Atul Butte speaking at the Van Andel Research Institute

Han-Mo Koo Memorial Seminar Series
Atul Butte, M.D., Ph.D.
Assistant Professor of Medicine (Medical Informatics) and Pediatrics
Stanford University School of Medicine

http://www.vai.org/News/Seminars.aspx

Exploring Genomic Medicine Using Translational Bioinformatics

Atul Butte, M.D., Ph.D. is an Assistant Professor in Medicine (Medical Informatics) and Pediatrics, and by courtesy, Computer Science, at Stanford University and the Lucile Packard Children’s Hospital, and is a board-certified pediatric endocrinologist. Dr. Butte received his undergraduate degree in Computer Science from Brown University in 1991, and worked in several stints as a software engineer at Apple Computer (on the System 7 team) and Microsoft Corporation (on the Excel team). He graduated from the Brown University School of Medicine in 1995, during which he worked as a research fellow at NIDDK through the Howard Hughes/NIH Research Scholars Program. He completed his residency in Pediatrics and Fellowship in Pediatric Endocrinology in 2001, both at Children’s Hospital, Boston. Dr. Butte received a Ph.D. in Health Sciences and Technology from the Medical Engineering / Medical Physics Program in the Division of Health Sciences and Technology, at Harvard Medical School and Massachusetts Institute of Technology.

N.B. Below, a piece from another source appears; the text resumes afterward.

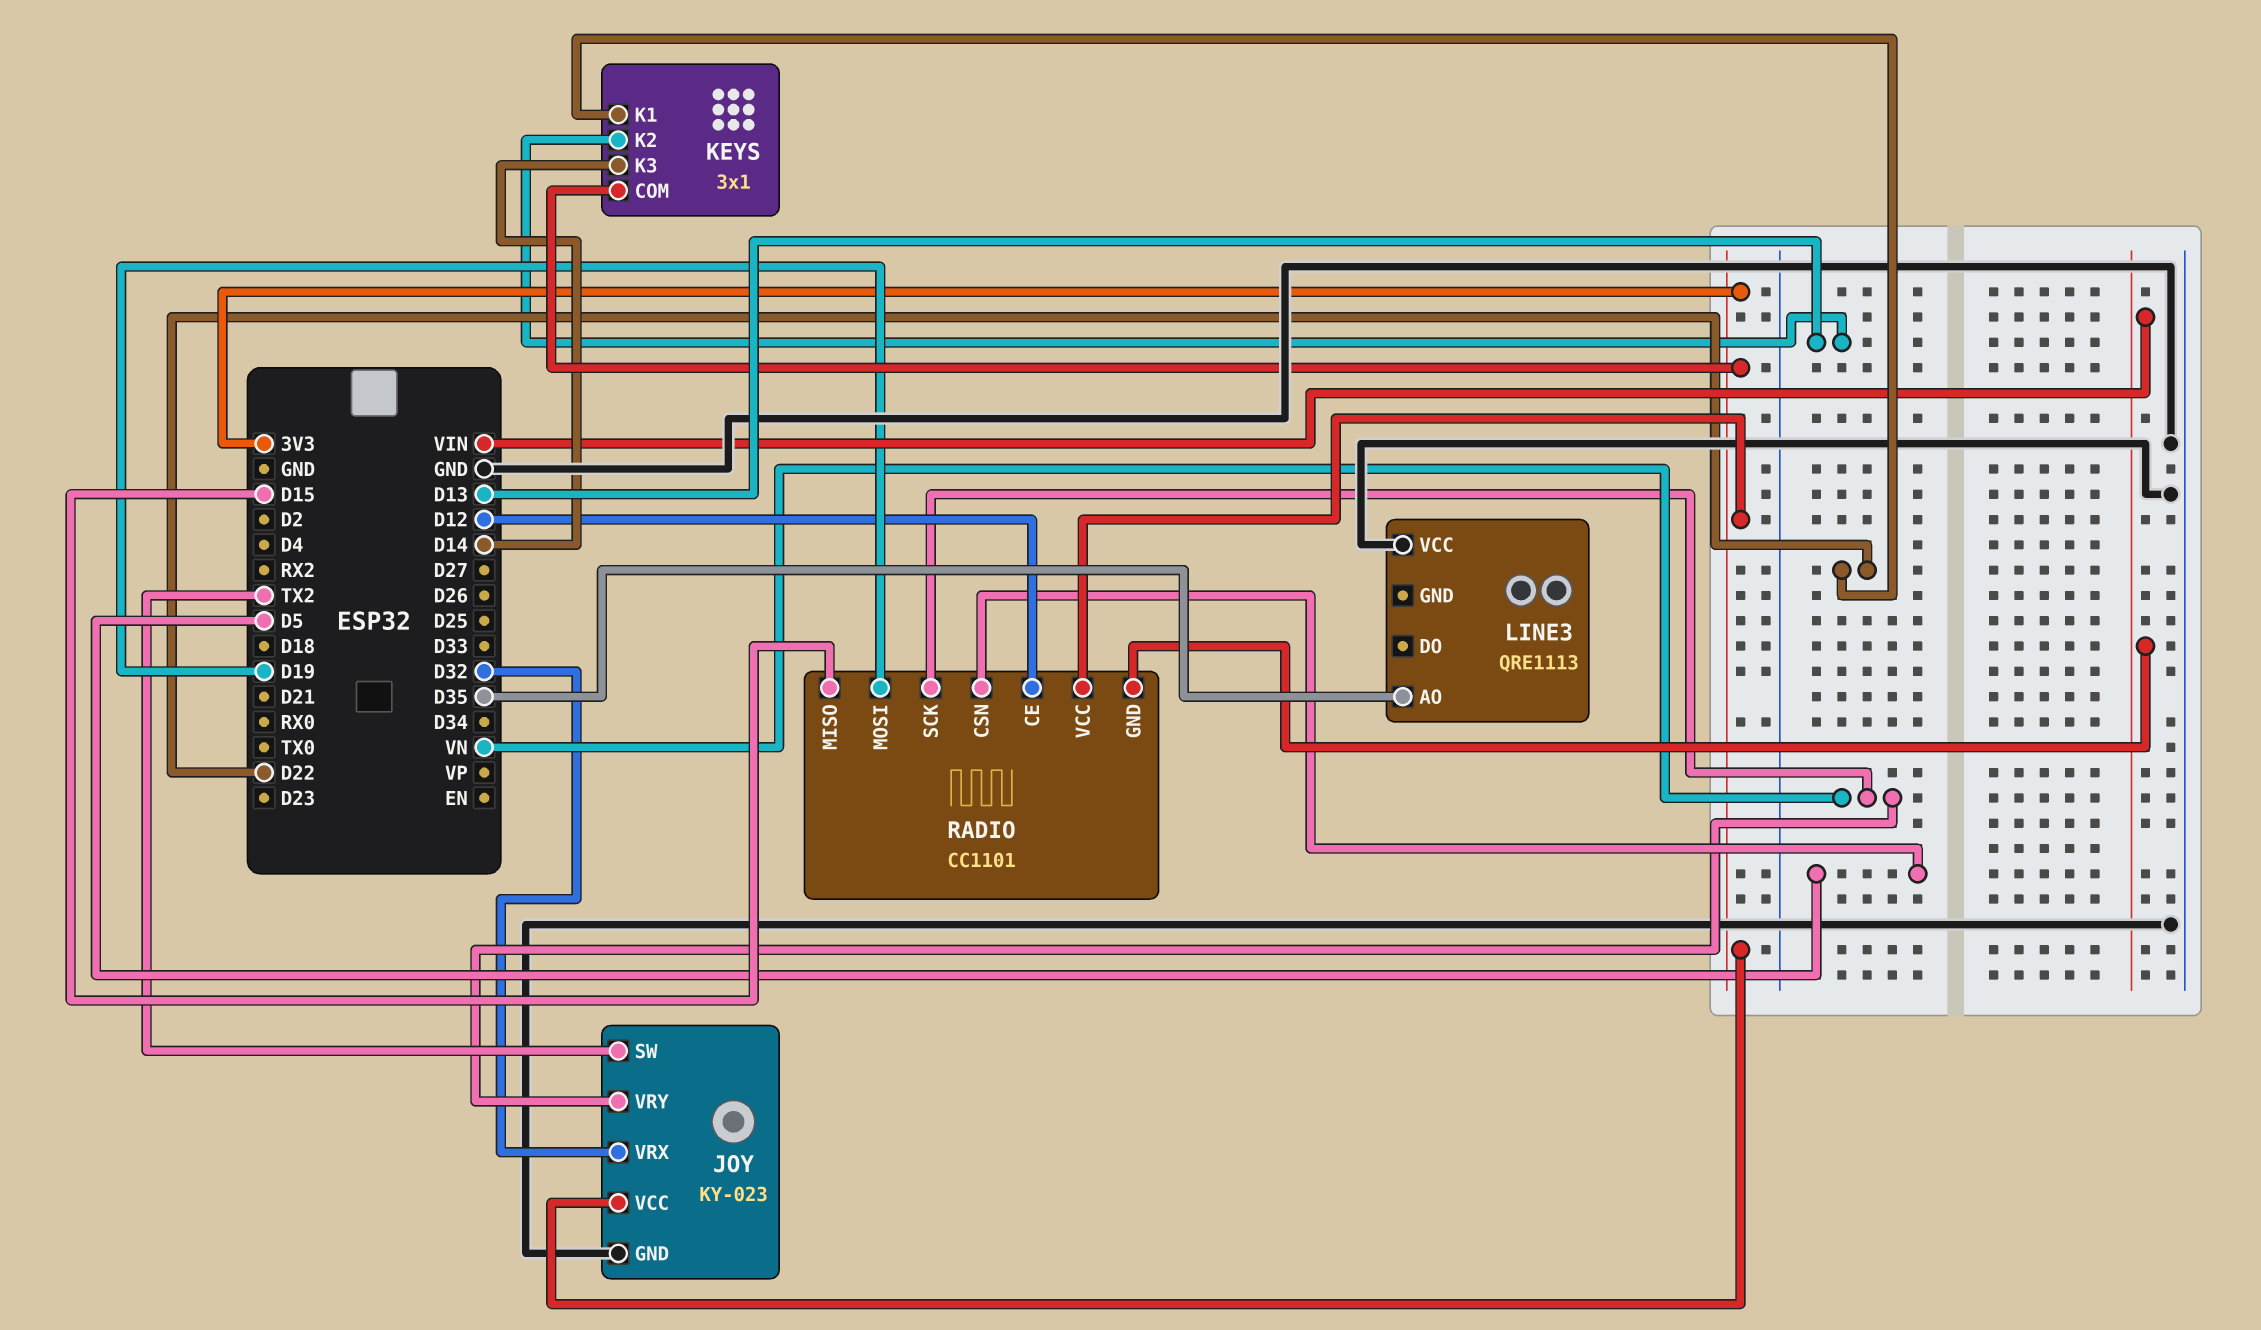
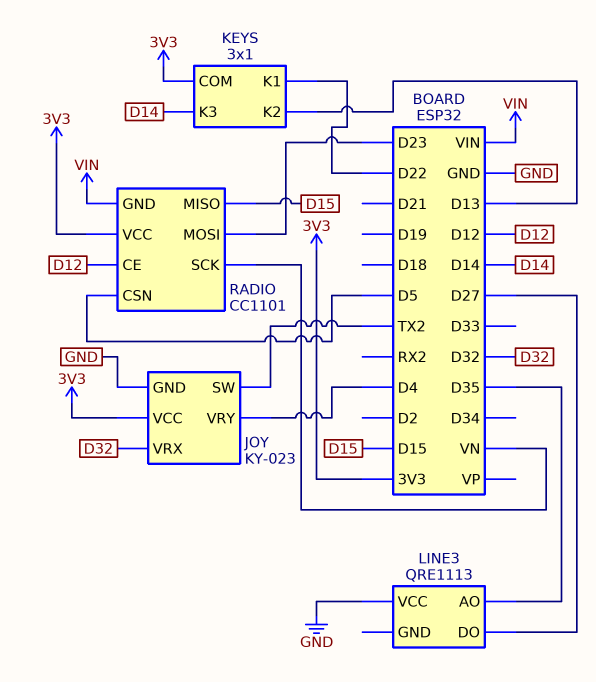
JOY pin VRY: VN -> D4
LINE3 pin DO: none -> D27
RADIO pin MOSI: D19 -> D23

Dr. Butte’s laboratory focuses on solving problems relevant to genomic medicine by developing new methodologies in translational bioinformatics. Dr. Butte has authored more than 25 publications in bioinformatics, medical informatics, and molecular diabetes, and has delivered more than 65 presentations world-wide on bioinformatics, including 11 at the National Institutes of Health or NIH-sponsored meetings. Along with Isaac Kohane and Alvin Kho, Dr. Butte has co-authored one of the first books on microarray analysis titled “Microarrays for an Integrative Genomics” published by MIT Press. Dr. Butte’s recent awards include the 2007 Genome Technology “Tomorrow’s Principal Investigator” Award, the 2006 Howard Hughes Medical Institute Early Career Award, the 2006 PhRMA Foundation Research Starter Grant in Informatics, the 2002 and 2003 American Association for Clinical Chemistry Outstanding Speaker Award, and the 2001 Lawson Wilkins Pediatric Endocrine Society Clinical Scholar Award. Dr. Butte’s research is supported by grants from the Howard Hughes Medical Institute, the National Library of Medicine, the National Institute for General Medical Science, the National Human Genome Research Institute, the National Cancer Institute, the Pharmaceutical Research and Manufacturers of America Foundation, and the California Institute for Regenerative Medicine.

With the end of the United States NIH budget doubling and completion of the Human Genome Project, there is a need to translate genome-era discoveries into clinical utility. The difficulties in making bench-to-bedside translations have been described: comprehensive molecular studies on patients are expensive, and hospitals are not phenotypers. The nascent field of translational bioinformatics may help. I will highlight three recent translational bioinformatics projects from the laboratory with direct implications for medicine. (1) Nearly 100 years ago, Johannsen proposed the “equation” that phenotype is secondary to both genes and environment. I will show the methods we have constructed that take advantage of the enormous amount of publicly-available genomic data to enable a first-step towards solving Johannsen’s “equation” for all genes, environmental factors, and phenotypes. (2) Modern day use of DNA sequencing has enabled the re-organization of species in the taxonomical trees that date back to Linnaeus. But Linnaeus was also among the first to suggest a taxonomical classification for diseases, or nosology. Sufficient genomic data now exists for us to consider building the first genomic-data driven nosology. I will show how such a nosology enables the discovery of new biomarkers for disease and suggests novel roles for drugs in the treatment of disease. (3) Our lab has successfully built novel “clinical microarrays” from quantitative electronic medical record data on 5,200 patients over 7 years. We have compared these clinical microarrays with our genomic data-driven nosology relating the molecular and clinical side of 12 diseases, which has enabled us to predict a novel interleukin regulator of T-cell development.